[Dataset entries]

+ + + +

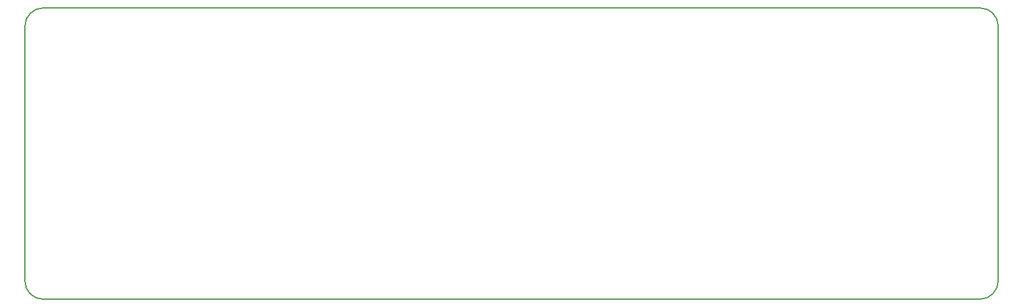
<source format=gbr>
G04 #@! TF.GenerationSoftware,KiCad,Pcbnew,(5.1.8)-1*
G04 #@! TF.CreationDate,2020-11-11T23:30:57+03:00*
G04 #@! TF.ProjectId,h3xSv2,68337853-7632-42e6-9b69-6361645f7063,rev?*
G04 #@! TF.SameCoordinates,Original*
G04 #@! TF.FileFunction,Profile,NP*
%FSLAX46Y46*%
G04 Gerber Fmt 4.6, Leading zero omitted, Abs format (unit mm)*
G04 Created by KiCad (PCBNEW (5.1.8)-1) date 2020-11-11 23:30:57*
%MOMM*%
%LPD*%
G01*
G04 APERTURE LIST*
G04 #@! TA.AperFunction,Profile*
%ADD10C,0.150000*%
G04 #@! TD*
G04 APERTURE END LIST*
D10*
X39370000Y-64770000D02*
X80010000Y-64770000D01*
X39370000Y-24130000D02*
X80010000Y-24130000D01*
X115570000Y-64770000D02*
X170180000Y-64770000D01*
X115570000Y-24130000D02*
X170180000Y-24130000D01*
X36830000Y-26670000D02*
G75*
G02*
X39370000Y-24130000I2540000J0D01*
G01*
X170180000Y-24130000D02*
G75*
G02*
X172720000Y-26670000I0J-2540000D01*
G01*
X172720000Y-62230000D02*
G75*
G02*
X170180000Y-64770000I-2540000J0D01*
G01*
X39370000Y-64770000D02*
G75*
G02*
X36830000Y-62230000I0J2540000D01*
G01*
X115570000Y-64770000D02*
X80010000Y-64770000D01*
X172720000Y-26670000D02*
X172720000Y-62230000D01*
X80010000Y-24130000D02*
X115570000Y-24130000D01*
X36830000Y-62230000D02*
X36830000Y-26670000D01*
M02*

</source>
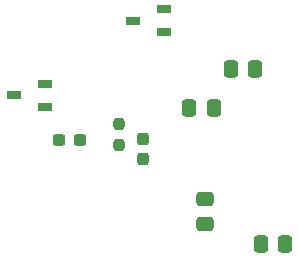
<source format=gbr>
%TF.GenerationSoftware,KiCad,Pcbnew,(6.0.6)*%
%TF.CreationDate,2022-07-25T23:57:12+01:00*%
%TF.ProjectId,Virpar,56697270-6172-42e6-9b69-6361645f7063,rev?*%
%TF.SameCoordinates,Original*%
%TF.FileFunction,Paste,Bot*%
%TF.FilePolarity,Positive*%
%FSLAX46Y46*%
G04 Gerber Fmt 4.6, Leading zero omitted, Abs format (unit mm)*
G04 Created by KiCad (PCBNEW (6.0.6)) date 2022-07-25 23:57:12*
%MOMM*%
%LPD*%
G01*
G04 APERTURE LIST*
G04 Aperture macros list*
%AMRoundRect*
0 Rectangle with rounded corners*
0 $1 Rounding radius*
0 $2 $3 $4 $5 $6 $7 $8 $9 X,Y pos of 4 corners*
0 Add a 4 corners polygon primitive as box body*
4,1,4,$2,$3,$4,$5,$6,$7,$8,$9,$2,$3,0*
0 Add four circle primitives for the rounded corners*
1,1,$1+$1,$2,$3*
1,1,$1+$1,$4,$5*
1,1,$1+$1,$6,$7*
1,1,$1+$1,$8,$9*
0 Add four rect primitives between the rounded corners*
20,1,$1+$1,$2,$3,$4,$5,0*
20,1,$1+$1,$4,$5,$6,$7,0*
20,1,$1+$1,$6,$7,$8,$9,0*
20,1,$1+$1,$8,$9,$2,$3,0*%
G04 Aperture macros list end*
%ADD10RoundRect,0.250000X-0.337500X-0.475000X0.337500X-0.475000X0.337500X0.475000X-0.337500X0.475000X0*%
%ADD11RoundRect,0.237500X0.237500X-0.300000X0.237500X0.300000X-0.237500X0.300000X-0.237500X-0.300000X0*%
%ADD12RoundRect,0.237500X0.300000X0.237500X-0.300000X0.237500X-0.300000X-0.237500X0.300000X-0.237500X0*%
%ADD13R,1.220000X0.650000*%
%ADD14RoundRect,0.237500X-0.237500X0.250000X-0.237500X-0.250000X0.237500X-0.250000X0.237500X0.250000X0*%
%ADD15RoundRect,0.250000X-0.475000X0.337500X-0.475000X-0.337500X0.475000X-0.337500X0.475000X0.337500X0*%
G04 APERTURE END LIST*
D10*
%TO.C,CP19*%
X163478300Y-84658200D03*
X165553300Y-84658200D03*
%TD*%
D11*
%TO.C,C3*%
X159588200Y-88975100D03*
X159588200Y-87250100D03*
%TD*%
D12*
%TO.C,C4*%
X154202300Y-87299800D03*
X152477300Y-87299800D03*
%TD*%
D13*
%TO.C,Q4*%
X161380800Y-76266000D03*
X161380800Y-78166000D03*
X158760800Y-77216000D03*
%TD*%
D14*
%TO.C,R10*%
X157505400Y-85955500D03*
X157505400Y-87780500D03*
%TD*%
D10*
%TO.C,CP18*%
X169548900Y-96151700D03*
X171623900Y-96151700D03*
%TD*%
D13*
%TO.C,Q2*%
X151297000Y-82590600D03*
X151297000Y-84490600D03*
X148677000Y-83540600D03*
%TD*%
D15*
%TO.C,CP15*%
X164820600Y-92320200D03*
X164820600Y-94395200D03*
%TD*%
D10*
%TO.C,CP8*%
X166983500Y-81305400D03*
X169058500Y-81305400D03*
%TD*%
M02*

</source>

+ + + +

**Work order**
Find the word "four" in the data and copy out each line where it turns up.

**Written answer**
0 Add four circle primitives for the rounded corners*
0 Add four rect primitives between the rounded corners*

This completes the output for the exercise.